Le fait d’être plus sensibles aux stimuli et autres informations issues de l’environnement pourrait avoir un effet pervers : l’individu zèbre serait, plus rapidement que d’autres personnes, attiré, aspiré par certains “détails”, et pourrait dans le même temps perdre plus facilement la vision d’ensemble qu’un individu lambda.

Surtout qu’il peut être bien agréable de se laisser porter par le courant tout en ayant l’illusion d’être un des rares à nager pour résister à celui-ci…

Intérêts spécialisés

Le surdoué peut se focaliser, parfois jusqu’à l’extrême, sur une passion, un centre d’intérêt… S’il est convaincu de détenir la Vérité, le HP activiste en politique peut ainsi déployer une énergie considérable pour creuser un sillon, sans avoir conscience d’avoir perdu la vue d’ensemble (“big picture”).

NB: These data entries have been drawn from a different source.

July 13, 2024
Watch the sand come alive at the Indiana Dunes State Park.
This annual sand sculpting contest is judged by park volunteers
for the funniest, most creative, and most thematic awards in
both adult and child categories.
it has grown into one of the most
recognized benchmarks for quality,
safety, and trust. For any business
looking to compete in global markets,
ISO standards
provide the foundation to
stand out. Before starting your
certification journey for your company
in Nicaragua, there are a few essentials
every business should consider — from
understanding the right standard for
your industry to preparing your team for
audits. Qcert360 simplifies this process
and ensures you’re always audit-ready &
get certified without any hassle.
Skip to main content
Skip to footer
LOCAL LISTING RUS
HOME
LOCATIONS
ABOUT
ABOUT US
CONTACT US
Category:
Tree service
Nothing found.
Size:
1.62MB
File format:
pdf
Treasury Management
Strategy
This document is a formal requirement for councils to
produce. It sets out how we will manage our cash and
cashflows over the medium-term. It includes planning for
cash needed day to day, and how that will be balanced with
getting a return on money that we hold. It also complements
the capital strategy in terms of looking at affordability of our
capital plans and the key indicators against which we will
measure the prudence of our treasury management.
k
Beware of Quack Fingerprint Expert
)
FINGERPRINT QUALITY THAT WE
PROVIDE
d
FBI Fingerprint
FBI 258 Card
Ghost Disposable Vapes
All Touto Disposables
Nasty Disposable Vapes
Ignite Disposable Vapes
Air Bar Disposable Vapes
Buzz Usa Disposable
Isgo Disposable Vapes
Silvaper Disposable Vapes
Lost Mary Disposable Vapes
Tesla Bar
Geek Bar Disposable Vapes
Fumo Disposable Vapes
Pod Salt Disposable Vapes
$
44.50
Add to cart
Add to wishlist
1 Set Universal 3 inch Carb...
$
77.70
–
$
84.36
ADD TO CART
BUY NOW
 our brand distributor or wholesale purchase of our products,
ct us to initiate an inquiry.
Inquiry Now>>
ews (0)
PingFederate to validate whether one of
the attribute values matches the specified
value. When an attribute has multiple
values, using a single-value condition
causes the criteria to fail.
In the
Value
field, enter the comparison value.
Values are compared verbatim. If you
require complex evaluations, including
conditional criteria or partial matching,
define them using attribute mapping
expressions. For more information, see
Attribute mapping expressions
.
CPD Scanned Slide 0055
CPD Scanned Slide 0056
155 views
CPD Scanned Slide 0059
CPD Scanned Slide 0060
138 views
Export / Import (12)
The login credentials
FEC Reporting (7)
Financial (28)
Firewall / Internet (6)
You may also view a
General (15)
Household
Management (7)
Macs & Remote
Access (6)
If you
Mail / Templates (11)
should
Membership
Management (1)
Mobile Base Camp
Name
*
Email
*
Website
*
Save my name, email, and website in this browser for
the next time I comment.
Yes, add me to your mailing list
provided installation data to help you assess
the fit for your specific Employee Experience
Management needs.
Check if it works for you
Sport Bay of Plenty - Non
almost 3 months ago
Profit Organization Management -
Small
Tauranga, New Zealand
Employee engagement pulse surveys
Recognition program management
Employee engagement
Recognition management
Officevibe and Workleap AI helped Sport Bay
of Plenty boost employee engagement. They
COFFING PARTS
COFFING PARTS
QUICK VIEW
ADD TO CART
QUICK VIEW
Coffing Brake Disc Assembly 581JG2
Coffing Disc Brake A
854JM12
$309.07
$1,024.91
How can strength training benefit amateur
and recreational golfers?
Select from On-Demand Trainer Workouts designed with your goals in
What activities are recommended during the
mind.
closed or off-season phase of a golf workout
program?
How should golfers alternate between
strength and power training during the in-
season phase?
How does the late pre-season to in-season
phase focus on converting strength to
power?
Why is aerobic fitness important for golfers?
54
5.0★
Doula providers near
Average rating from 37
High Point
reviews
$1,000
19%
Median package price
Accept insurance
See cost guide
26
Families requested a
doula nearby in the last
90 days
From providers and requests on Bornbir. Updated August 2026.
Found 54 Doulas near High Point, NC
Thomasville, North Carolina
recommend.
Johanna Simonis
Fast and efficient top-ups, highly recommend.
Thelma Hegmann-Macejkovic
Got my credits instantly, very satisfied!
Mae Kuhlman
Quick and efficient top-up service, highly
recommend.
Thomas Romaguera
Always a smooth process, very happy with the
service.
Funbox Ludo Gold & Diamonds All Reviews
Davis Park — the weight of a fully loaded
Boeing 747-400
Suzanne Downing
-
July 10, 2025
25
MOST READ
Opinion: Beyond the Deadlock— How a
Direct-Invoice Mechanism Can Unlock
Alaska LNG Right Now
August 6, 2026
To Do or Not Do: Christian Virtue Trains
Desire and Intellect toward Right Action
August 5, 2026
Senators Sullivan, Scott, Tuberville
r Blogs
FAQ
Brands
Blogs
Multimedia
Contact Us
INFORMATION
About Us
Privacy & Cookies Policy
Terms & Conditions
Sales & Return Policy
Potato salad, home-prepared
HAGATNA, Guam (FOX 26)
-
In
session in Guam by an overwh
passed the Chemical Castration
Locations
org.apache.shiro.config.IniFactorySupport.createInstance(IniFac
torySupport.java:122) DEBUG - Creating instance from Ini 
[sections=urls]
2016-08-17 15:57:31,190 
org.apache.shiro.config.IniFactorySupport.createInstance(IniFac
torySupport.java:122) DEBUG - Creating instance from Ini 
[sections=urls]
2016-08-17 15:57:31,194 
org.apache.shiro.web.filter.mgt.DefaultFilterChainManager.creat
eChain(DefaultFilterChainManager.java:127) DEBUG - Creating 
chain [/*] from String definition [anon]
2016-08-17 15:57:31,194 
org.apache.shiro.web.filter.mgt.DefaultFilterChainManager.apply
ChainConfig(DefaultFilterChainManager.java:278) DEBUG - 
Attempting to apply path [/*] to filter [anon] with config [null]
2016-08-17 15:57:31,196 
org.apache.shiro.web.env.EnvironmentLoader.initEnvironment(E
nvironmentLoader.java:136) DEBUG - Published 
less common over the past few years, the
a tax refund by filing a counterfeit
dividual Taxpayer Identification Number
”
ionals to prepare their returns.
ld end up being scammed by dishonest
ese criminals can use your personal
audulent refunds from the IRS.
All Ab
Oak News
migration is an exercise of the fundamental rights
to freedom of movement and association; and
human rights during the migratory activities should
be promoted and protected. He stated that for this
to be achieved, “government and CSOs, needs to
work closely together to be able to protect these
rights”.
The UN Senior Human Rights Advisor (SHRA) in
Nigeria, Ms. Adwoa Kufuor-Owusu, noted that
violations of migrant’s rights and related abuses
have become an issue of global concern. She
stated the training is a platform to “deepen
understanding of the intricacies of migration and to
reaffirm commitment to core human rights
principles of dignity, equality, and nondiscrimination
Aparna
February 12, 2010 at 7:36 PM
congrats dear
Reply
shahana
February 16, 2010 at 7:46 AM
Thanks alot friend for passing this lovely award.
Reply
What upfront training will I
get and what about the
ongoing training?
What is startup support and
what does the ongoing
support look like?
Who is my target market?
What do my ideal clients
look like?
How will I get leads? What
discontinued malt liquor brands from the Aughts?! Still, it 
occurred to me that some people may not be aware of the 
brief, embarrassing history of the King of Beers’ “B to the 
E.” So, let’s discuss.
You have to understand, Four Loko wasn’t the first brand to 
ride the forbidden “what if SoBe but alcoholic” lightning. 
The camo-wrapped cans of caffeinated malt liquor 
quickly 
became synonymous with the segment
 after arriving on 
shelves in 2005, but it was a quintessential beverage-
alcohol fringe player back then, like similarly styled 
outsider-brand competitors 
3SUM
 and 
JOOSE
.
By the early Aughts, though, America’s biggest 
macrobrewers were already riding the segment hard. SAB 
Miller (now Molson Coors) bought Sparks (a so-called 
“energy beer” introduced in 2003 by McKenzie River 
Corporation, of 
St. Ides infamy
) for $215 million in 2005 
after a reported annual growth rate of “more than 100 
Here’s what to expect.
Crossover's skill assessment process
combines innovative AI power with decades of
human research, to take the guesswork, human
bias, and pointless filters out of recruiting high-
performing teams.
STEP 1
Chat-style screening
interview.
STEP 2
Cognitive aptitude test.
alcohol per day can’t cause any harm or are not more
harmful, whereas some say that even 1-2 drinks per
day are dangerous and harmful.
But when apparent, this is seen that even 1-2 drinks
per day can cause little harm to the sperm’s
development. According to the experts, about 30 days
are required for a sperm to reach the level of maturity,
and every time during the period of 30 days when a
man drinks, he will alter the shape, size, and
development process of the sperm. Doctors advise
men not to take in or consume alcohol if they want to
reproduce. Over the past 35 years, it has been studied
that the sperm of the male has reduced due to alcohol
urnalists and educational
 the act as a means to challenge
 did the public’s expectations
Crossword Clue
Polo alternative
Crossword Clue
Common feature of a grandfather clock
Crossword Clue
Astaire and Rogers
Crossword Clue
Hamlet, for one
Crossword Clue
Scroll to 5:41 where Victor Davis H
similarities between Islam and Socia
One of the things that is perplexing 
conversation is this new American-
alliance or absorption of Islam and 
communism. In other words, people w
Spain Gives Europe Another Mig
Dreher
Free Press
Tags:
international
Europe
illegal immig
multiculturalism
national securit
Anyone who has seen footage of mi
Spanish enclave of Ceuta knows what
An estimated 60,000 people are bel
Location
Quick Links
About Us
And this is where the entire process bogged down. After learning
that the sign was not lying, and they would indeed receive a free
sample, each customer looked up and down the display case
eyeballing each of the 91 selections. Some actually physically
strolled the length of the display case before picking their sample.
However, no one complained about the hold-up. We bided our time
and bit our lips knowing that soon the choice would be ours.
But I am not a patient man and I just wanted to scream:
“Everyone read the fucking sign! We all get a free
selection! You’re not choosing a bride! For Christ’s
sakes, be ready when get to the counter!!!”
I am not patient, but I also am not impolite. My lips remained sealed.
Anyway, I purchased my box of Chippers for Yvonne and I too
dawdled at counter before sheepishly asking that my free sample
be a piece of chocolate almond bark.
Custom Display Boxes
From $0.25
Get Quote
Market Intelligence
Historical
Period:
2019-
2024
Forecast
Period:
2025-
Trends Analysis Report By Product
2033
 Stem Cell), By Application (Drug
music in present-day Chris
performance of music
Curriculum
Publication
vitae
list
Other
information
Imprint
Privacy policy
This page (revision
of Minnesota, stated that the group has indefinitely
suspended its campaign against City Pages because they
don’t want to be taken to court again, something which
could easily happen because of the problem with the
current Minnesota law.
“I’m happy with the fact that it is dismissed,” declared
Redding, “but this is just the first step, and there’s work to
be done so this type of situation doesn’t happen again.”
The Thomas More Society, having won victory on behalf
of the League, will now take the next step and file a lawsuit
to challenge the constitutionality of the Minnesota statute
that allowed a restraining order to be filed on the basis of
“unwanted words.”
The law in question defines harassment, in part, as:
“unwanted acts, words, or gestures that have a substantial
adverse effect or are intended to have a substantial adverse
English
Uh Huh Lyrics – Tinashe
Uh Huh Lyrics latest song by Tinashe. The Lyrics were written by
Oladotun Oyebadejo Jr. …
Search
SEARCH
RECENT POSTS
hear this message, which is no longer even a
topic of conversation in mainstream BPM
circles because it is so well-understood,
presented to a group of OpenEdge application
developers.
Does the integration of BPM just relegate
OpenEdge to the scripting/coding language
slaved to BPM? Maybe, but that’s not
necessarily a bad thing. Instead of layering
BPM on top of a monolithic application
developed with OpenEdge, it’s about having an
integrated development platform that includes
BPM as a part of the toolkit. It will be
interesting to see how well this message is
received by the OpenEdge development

A cela peuvent venir s’ajouter d’autres distorsions et idées reçues, comme celle, fréquente par nature au sein des activistes de tout bord, selon laquelle faire quelque chose est forcément préférable à ne rien faire (“au moins mois j’essaie de faire changer les choses, je lutte pour la cause !”).

Tout médecin ou pharmacien a d’ailleurs entendu, dès ses premières de cours sur les bancs de l’université, le fameux “primum non nocere” (“en premier, ne pas nuire”). Mais chacun l’a interprété à sa manière. Et c’est bien normal 🙂

Pensée critique

Corollaire : si le HP mobilise toutes ses capacités pour éplucher un sujet sans réaliser qu’il ne s’agit que dudit sujet, il peut facilement avoir tendance à surestimer ses compétences dans d’autres domaines, en particulier ceux qui en sont proches, ou qu’il pense être proches, mais dont il ignore tout ou à peu près tout (voir l’effet Dunning-Kruger). Il peut alors facilement tomber dans l’ultracrépidarianisme.

D’où l’importance, en parallèle, d’un bon équilibre entre humilité et confiance en soi… Vaste sujet, sur lequel un psychologue spécialisé Haut Potentiel peut certainement apporter quelque chose.